Linux: you need to compile the program first. After you compiled it, chmod +x
if needed and run sudo auto-unlocker
.
Command line options:
--install
(Default behavior when called with no arguments) Installs the patch.--uninstall
Uninstalls the patch. Works only if the patch was previously installed and the backup folder is intact--help
Shows a list of the available options
I tested the program on Windows with VMware Player 15.0. I plan to test it on Linux soon, though as of now I don't know if it works there, or with other VMware versions.
The program can be compiled on Windows with CMake, provided you get or compile the needed libraries first. Run CMake on the source dir and it will generate a ready to build project.

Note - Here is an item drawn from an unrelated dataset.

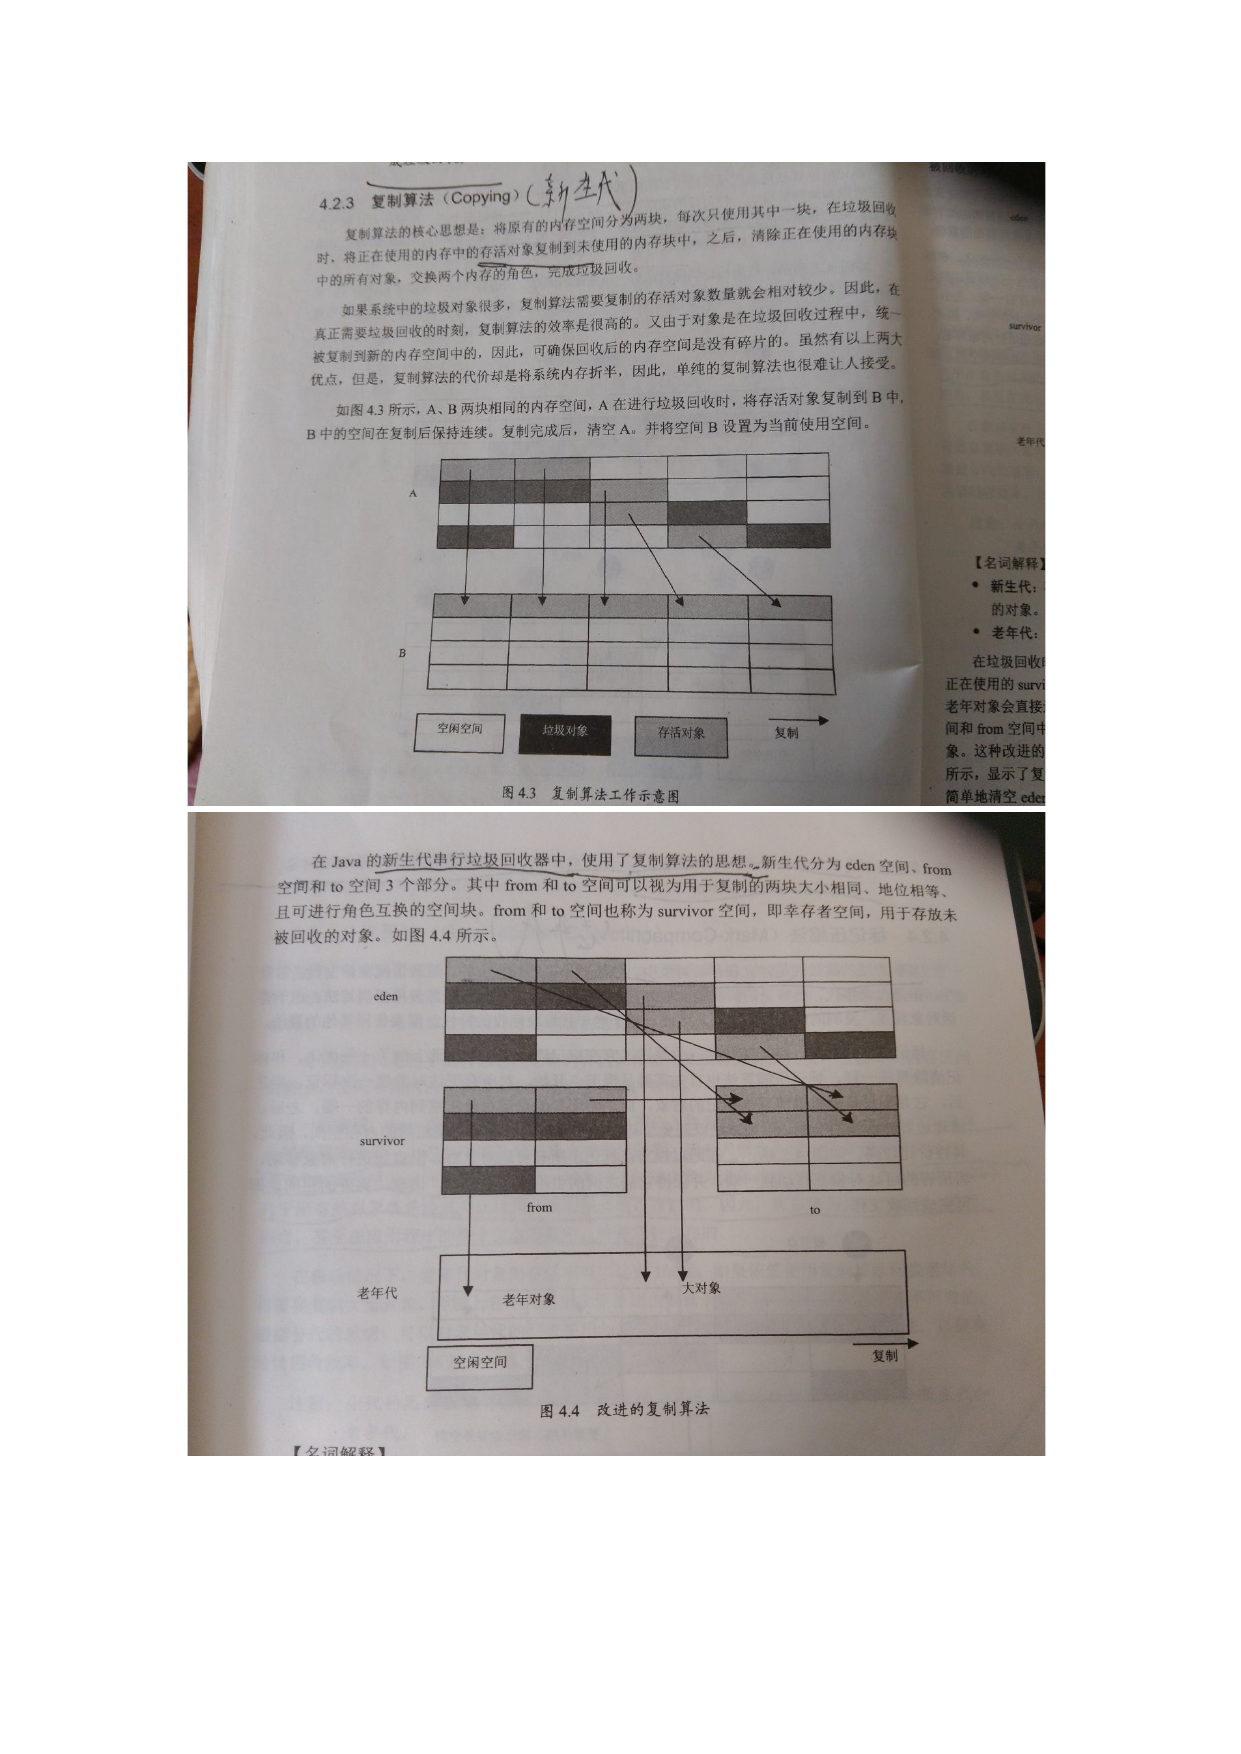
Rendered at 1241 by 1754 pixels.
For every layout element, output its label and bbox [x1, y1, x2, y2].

picture [187, 162, 1046, 806]
picture [187, 812, 1046, 1456]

The program needs the following libraries:
- libcurl
- zlib
- libarchive
Windows: Run CMake on the source folder to generate a Visual Studio Project. The CMakeList is set up to compile with static libraries, if you have shared ones change CMakeLists.txt file accordingly (UNLOCKER_STATIC_LIBS_WIN variable). Point the CMake utility to the proper library/headers paths when prompted or add them to your PATH.
Linux:
Use the embedded Makefile. Get needed libraries (or compile them and install) first, then run make
Note regarding default g++ version on Ubuntu: by default, Ubuntu ships with g++ v7, which doesn't support natively c++17 features. To compile the program you have to install at least g++-8, set CXX variable when running make and add stdc++fs library dependence (make CXX=g++-8 LIBS=-lstdc++fs
)
Alternatively, you can install g++-9 and avoid adding the library dependency.